According to Fox News, the US Justice Department said on Wednesday that it had lifted a gag order on a former FBI informant who participated in a Russia bribery case related to the Clinton State Department-approved sale of 20 percent of America’s uranium supply to a Kremlin-backed company.
The Justice Department’s statement says it has authorized the unnamed informant to speak directly with the leaders of the Senate Judiciary Committee, House Oversight Committee, and the House Permanent Select Committee on Intelligence.
The informant will be able to provide the leaders of the Congressional committees with “any information or documents he has concerning alleged corruption or bribery involving transactions in the uranium market.”
That includes information and documents related to the Russian company Rosatom, its subsidiary Tenex, the Canadian firm Uranium One, and even the Clinton Foundation. The Justice Department’s move comes after the three committees began investigations of the 2010 Uranium One deal.

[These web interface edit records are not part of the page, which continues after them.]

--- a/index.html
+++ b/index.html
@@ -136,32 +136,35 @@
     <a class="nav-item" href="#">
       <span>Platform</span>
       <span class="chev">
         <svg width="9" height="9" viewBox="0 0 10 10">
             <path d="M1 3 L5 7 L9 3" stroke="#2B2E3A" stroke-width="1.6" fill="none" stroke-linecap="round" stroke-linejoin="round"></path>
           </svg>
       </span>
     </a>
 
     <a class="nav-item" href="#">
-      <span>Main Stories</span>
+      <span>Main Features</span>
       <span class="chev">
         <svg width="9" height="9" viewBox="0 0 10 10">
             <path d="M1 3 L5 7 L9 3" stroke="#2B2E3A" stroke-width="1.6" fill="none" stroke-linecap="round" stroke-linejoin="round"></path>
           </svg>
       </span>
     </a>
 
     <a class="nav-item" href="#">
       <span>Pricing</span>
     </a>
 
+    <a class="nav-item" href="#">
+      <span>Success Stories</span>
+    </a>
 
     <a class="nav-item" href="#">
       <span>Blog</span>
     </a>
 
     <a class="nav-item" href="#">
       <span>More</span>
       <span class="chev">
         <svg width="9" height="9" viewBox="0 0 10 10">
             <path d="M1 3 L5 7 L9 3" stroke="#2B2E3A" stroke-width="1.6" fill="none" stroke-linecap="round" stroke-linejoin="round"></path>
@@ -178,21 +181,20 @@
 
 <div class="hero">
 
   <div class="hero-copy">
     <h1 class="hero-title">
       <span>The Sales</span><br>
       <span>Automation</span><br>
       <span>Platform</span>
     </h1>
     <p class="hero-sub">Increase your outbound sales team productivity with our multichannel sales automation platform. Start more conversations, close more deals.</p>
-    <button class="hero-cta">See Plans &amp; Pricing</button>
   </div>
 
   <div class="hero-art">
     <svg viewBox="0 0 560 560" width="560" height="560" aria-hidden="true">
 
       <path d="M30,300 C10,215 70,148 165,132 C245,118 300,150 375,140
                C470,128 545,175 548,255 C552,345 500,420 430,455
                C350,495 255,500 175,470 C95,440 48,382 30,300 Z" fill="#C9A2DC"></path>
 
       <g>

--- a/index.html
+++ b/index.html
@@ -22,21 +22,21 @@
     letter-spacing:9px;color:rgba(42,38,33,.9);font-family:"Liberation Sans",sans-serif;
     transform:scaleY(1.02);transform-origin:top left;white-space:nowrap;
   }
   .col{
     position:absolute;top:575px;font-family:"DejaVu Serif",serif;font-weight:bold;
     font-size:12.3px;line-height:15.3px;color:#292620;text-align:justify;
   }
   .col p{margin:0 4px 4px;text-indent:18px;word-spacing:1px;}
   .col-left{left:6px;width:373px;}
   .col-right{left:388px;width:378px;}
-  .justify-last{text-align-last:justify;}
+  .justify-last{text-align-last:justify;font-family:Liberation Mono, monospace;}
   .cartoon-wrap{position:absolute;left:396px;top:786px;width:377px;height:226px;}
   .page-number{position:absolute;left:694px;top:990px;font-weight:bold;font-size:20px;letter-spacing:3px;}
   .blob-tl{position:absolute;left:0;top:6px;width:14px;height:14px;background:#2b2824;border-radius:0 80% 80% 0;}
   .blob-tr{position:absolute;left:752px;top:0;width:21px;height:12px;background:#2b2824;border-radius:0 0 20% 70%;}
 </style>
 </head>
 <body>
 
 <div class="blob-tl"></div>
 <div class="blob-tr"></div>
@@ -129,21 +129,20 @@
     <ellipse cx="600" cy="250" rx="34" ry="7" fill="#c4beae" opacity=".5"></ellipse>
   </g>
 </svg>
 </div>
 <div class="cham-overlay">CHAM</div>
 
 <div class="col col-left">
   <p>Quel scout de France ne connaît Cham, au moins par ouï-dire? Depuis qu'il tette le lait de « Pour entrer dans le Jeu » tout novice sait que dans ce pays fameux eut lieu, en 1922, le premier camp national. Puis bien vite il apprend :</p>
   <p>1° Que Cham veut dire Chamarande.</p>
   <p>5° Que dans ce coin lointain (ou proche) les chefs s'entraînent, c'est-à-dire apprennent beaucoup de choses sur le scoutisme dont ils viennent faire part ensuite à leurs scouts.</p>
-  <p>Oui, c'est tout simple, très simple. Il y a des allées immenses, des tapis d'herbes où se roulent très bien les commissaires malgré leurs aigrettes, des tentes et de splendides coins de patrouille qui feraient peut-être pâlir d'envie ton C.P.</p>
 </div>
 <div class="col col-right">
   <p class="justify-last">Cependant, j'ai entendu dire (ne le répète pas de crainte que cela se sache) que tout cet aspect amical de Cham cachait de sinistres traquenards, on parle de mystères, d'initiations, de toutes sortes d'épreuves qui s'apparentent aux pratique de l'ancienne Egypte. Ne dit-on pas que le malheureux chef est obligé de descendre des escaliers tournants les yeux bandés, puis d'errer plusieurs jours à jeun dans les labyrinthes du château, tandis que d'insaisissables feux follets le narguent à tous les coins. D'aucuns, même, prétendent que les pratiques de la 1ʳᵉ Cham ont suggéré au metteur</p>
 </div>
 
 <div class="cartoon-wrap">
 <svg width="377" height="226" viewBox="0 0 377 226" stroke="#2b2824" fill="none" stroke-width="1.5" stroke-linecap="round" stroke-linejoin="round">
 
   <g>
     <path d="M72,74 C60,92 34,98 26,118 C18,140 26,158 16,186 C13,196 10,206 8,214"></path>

The renewed interest in the deal was prompted by The Hill‘s report that noted as far back as 2009, the FBI had evidence of Russian nuclear officials using extortion, kickbacks, and bribery in relation to Rosatom’s subsidiary, Tenex.

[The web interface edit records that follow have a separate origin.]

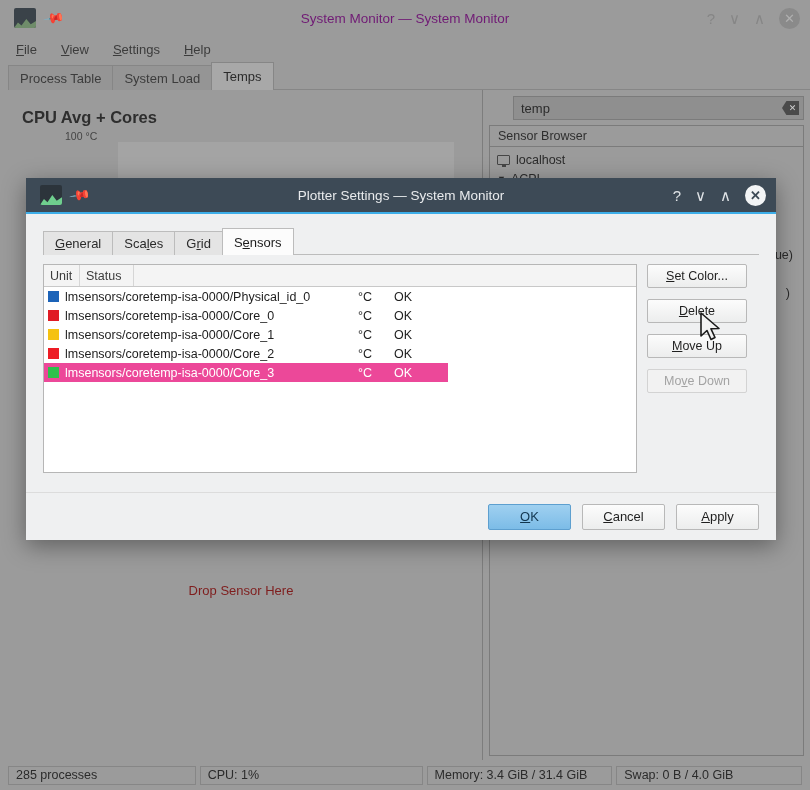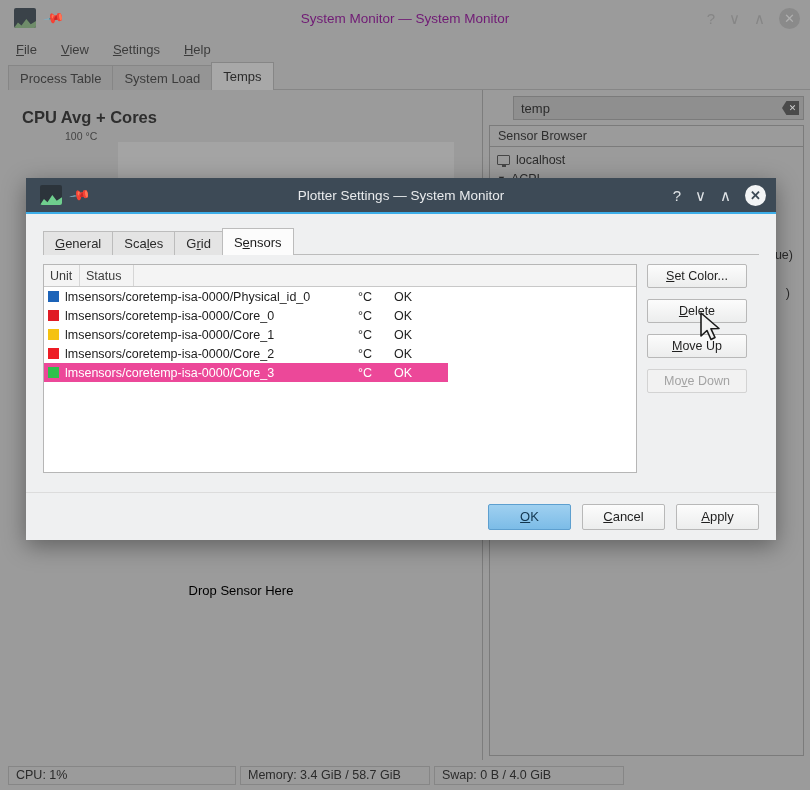--- a/index.html
+++ b/index.html
@@ -102,21 +102,21 @@
     font-size: 10.5px; color: #454545;
   }
   .plot-canvas {
     position: absolute; left: 118px; top: 52px; right: 28px; height: 270px;
     background: #a4a4a4;
   }
   .drop-area {
     position: absolute; left: 0; right: 0; top: 455px; bottom: 0;
     display: flex; align-items: flex-start; justify-content: center;
     padding-top: 38px;
-    color: #000000; font-size: 13px;
+    color: #7f1d1d; font-size: 13px;
   }
 
   .browser-pane {
     flex: 1; position: relative; padding: 4px 6px 0 6px;
   }
   .search-row { padding: 2px 0 5px 0; margin-left: 24px; }
   .search-box {
     height: 24px; background: #8f8f8f;
     border: 1px solid #7b7b7b;
     display: flex; align-items: center;
@@ -366,22 +366,23 @@
             <span>Thermal Zone</span>
           </div>
         </div>
         <div style="position:absolute; right:10px; top:122px;" class="partial-text">ue)</div>
         <div style="position:absolute; right:13px; top:160px;" class="partial-text">)</div>
       </div>
     </div>
   </div>
 
   <div class="statusbar">
+    <div class="sb-cell sb-1">285 processes</div>
     <div class="sb-cell sb-2">CPU: 1%</div>
-    <div class="sb-cell sb-3">Memory: 3.4 GiB / 58.7 GiB</div>
+    <div class="sb-cell sb-3">Memory: 3.4 GiB / 31.4 GiB</div>
     <div class="sb-cell sb-4">Swap: 0 B / 4.0 GiB</div>
   </div>
 </div>
 
 <div id="dialog">
   <div class="dlg-titlebar">
     <div class="dlg-ic"></div>
     <div class="dlg-pin">📌</div>
     <div class="dlg-title">Plotter Settings — System Monitor</div>
     <div class="dlg-btns">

This revelation led Congressman to question the Obama administration’s approval of the Uranium One deal in light of this information–information which was not publicized at the time Rostom’s purchase of Uranium One was greenlighted.
The deal was unanimously approved by the Committee on Foreign Investment in the United States (CFIUS), a body that includes representatives from 16 US departments and agencies. The Clinton State Department was among the federal entities represented at the time of the Uranium One deal.
One of the leading concerns is the millions of dollars in donations given to the Clinton Foundation around the time the deal was made, coupled with former President Bill Clinton’s 2010 trip to Moscow, in which he met with Russian President Vladimir Putin and was paid $500,000 for a speech. Observers point to a potential conflict of interest and influencing of CFIUS deliberations, especially considering Rosatom’s history of bribery and extortion.
Senate Judiciary Committee Chairman Chuck Grassley (R-IA) is leading the charge to get to the bottom of the issue. Regarding the FBI informant, Senator Grassley said: “We ought to know about [what he knows], because transparency brings accountability.” Victoria Toensing, the informant’s attorney, says her client can “tell what all the Russians were talking about during the time that all these bribery payments were made.”
The Clintons are running out of political rope. Is this a good thing?
Senator Grassley has even called on the Justice Department to appoint a special counsel to investigate further, writing on Twitter: “Whoever in DOJ is capable [with] authority to appoint a special counsel [should] do so to investigate Uranium One “whoever” means if [you] aren’t recused”
Meanwhile, Hillary Clinton has denied wrongdoing. As the Daily Caller notes, the former Secretary of State calls the Uranium One story “the same bologna they’ve been peddling for years, and there’s been no credible evidence by anyone. In fact, it’s been debunked repeatedly and will continue to be debunked.”